イマドキの大型ヘッドドライバーは、右方向へのミスが多いことはみなさん実感されていることと思います。
パーシモンやメタルウッド初期の時代はヘッドが小さかったため、振り回すことはさほど難しくありませんでしたが、460ccのヘッドをフィニッシュまで振り切るのにはコツが要ります。どうしてもボールにぶつけにいってしまうので、プッシュアウトやスライスボールが出やすいのです。それを嫌って左を向いたり、クラブを左に引っ張りながら打つと余計にミスが大きくなったり…。進化したとはいえ、あいかわらずアマチュアにとってドライバーが難しいクラブであることは変わりません。そこで今回は、ドライバーのスライスを簡単に直す方法を紹介しようと思います。先生はみなさんよくご存知の三觜喜一プロです。
― ドライバーがスライスし始めたらどうすればいいですか?
三觜 人によって症状は違うので一概には言えませんが、スライスとフックの打ち分け方を知っておけばいいと思います。

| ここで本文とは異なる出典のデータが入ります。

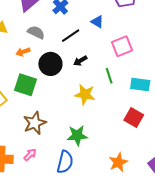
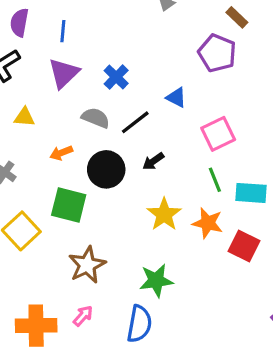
gray semicircle: (36, 32) -> (96, 118), moved
green line: (109, 76) -> (215, 180), moved
yellow star: (85, 94) -> (164, 214), turned 30
orange star: (118, 162) -> (208, 223), moved, turned -30

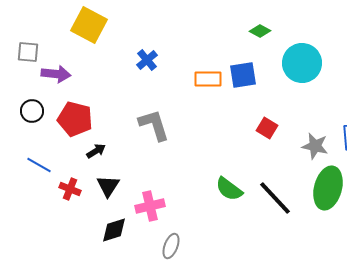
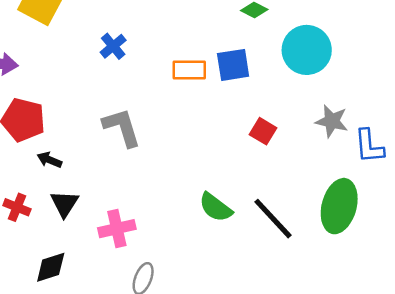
gray star: (315, 146) -> (332, 121), moved
black arrow: (96, 151) -> (49, 160), turned -126
black diamond: (114, 230) -> (51, 267), moved

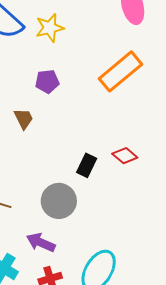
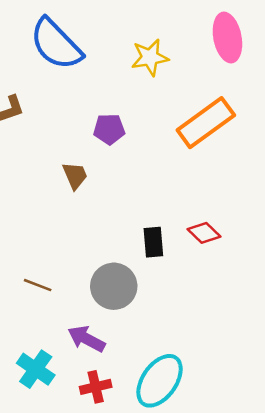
yellow star: (50, 28) -> (150, 57), moved
black rectangle: (87, 165) -> (153, 242), turned -35

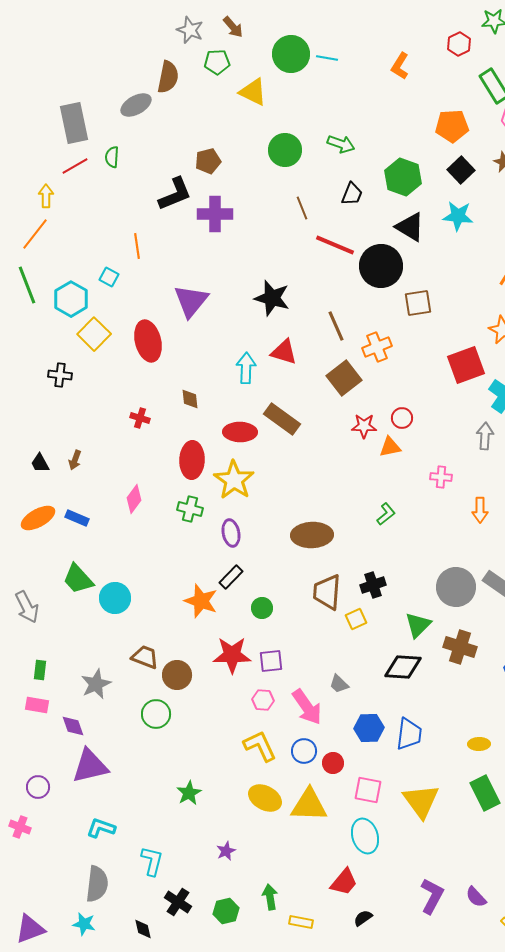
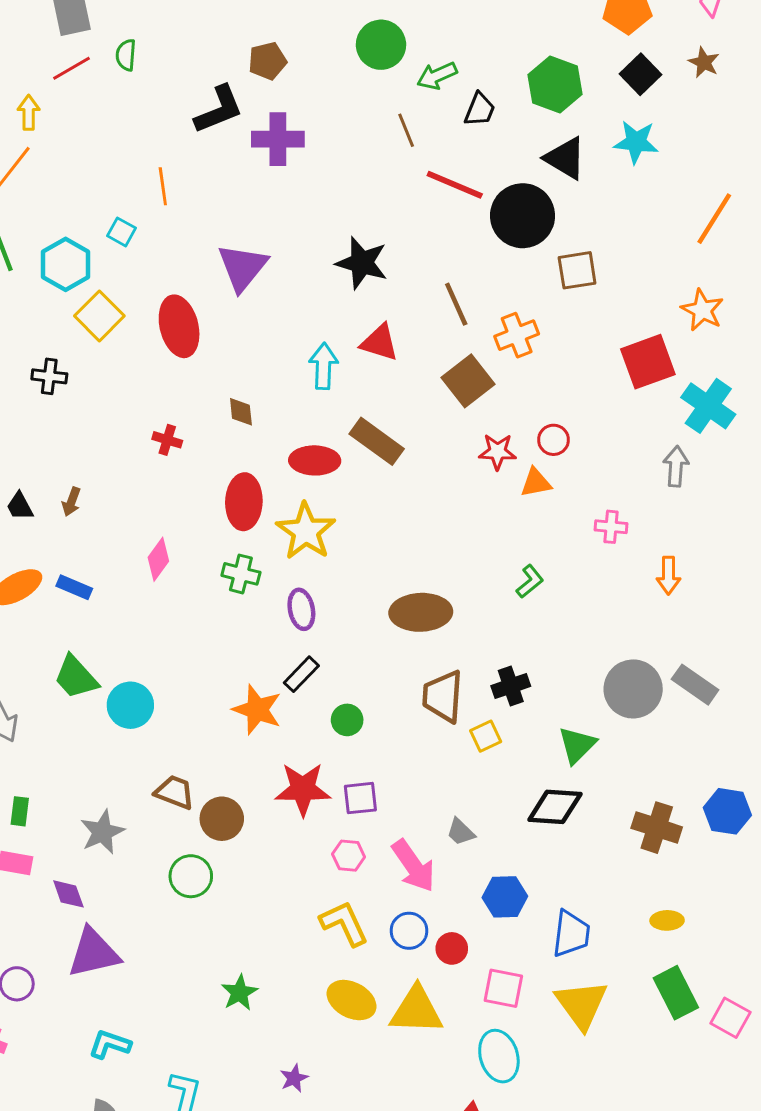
green arrow: (341, 144) -> (437, 76), moved, turned 136
brown cross: (460, 647) -> (657, 828), moved
blue trapezoid: (409, 734) -> (571, 934), moved

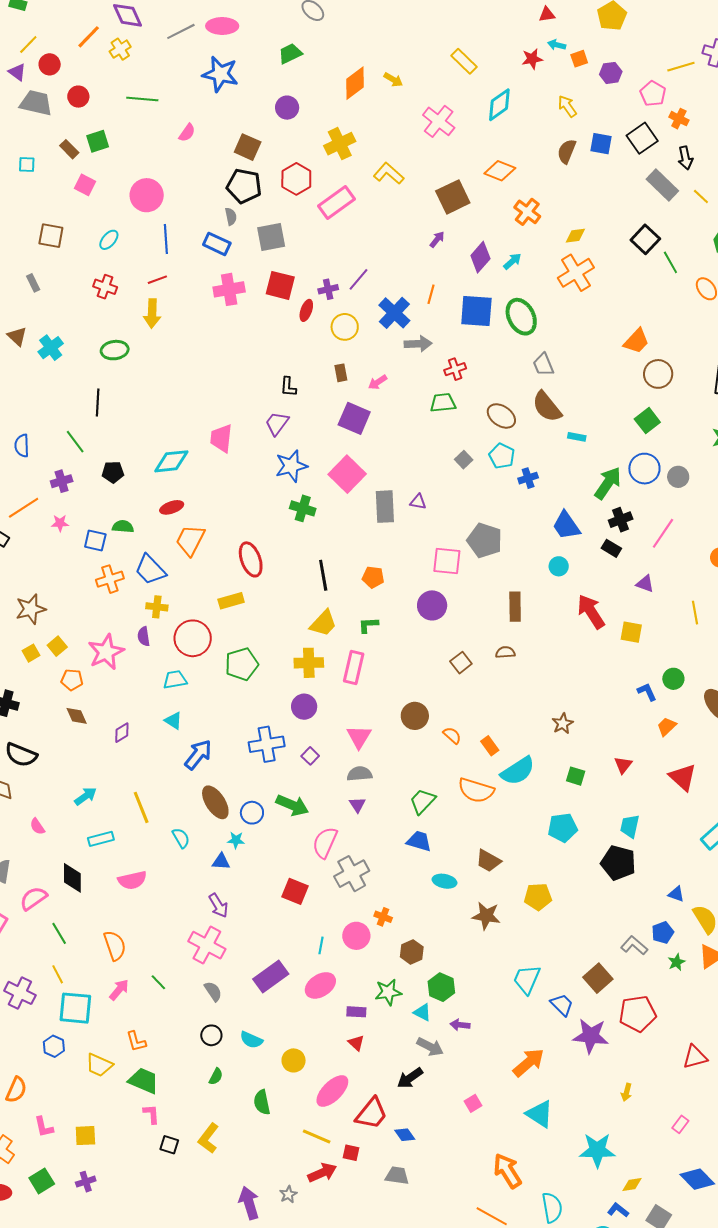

― なるほど!スライスを直すのではなくフックボールを打てばいいんですね!
三觜 どうやって打ち分けるかというと、胸の面がポイントです。ゴルフはクラブを振り子運動させて打つのが基本ですが、アドレスで胸を左に向けておいて、胸の面通りに振り子運動させるとスライスボールが打てます。逆に胸の面を右に向けておいて、その面に沿ってクラブが振り子運動するとボールにフック回転がかかるんですよ。
― 胸の面を右に向けるんですか!右が怖いゴルファーにとっては勇気が要りそうですね。
三觜 右が怖くて左を向くと余計にスライスしてしまうので、ここは知識が必要な部分ですね。また胸の面を右に向けるときにはボールの位置をやや右に置くのですが、そのときにクラブフェースを少し開くのを忘れないでください。アマチュアはフックを打とうとするときにフェースをかぶせてしまう人が多いですが、必ずフェースは開きます。開いておいてインサイドからクラブを振ると、ボールは右に飛び出して左に戻ってきます。
― フェースを開いて右へ振るんですか!まさに「逆は真なり」という感じです。
三觜 バックスイングが上がったときにボールとグリップが物凄く近い方がいますが、あれもスライスになる原因なのでやめたほうがいいですね。
― いわゆる「クラブを担ぎ上げる」ようなバックスイングですね。
三觜 「早く当てたい」という気持ちがそうさせるのでしょうが、そういうトップオブスイングのポジションからだと、いったんクラブヘッドを後ろに振り出してから下ろしてこないと球はつかまりません。アマチュアには難しい技術なので、ほとんどの場合クラブが外から入ってスライスするか、体が突っ込んでダフリやテンプラになりますね。
― せっかく胸の面を右に向けても、台無しになってしまう…。
三觜 その通りです。ですからバックスイングで右の肩をしっかりと引いてボールと右肩の距離をとるようにするといいでしょう。そうすれば思い切り振り下ろしても自然にクラブヘッドがボールのある場所に戻ってきます。当てようと途中でアジャストしなくなるので、振り子運動がスムーズに行えるようになりますよ。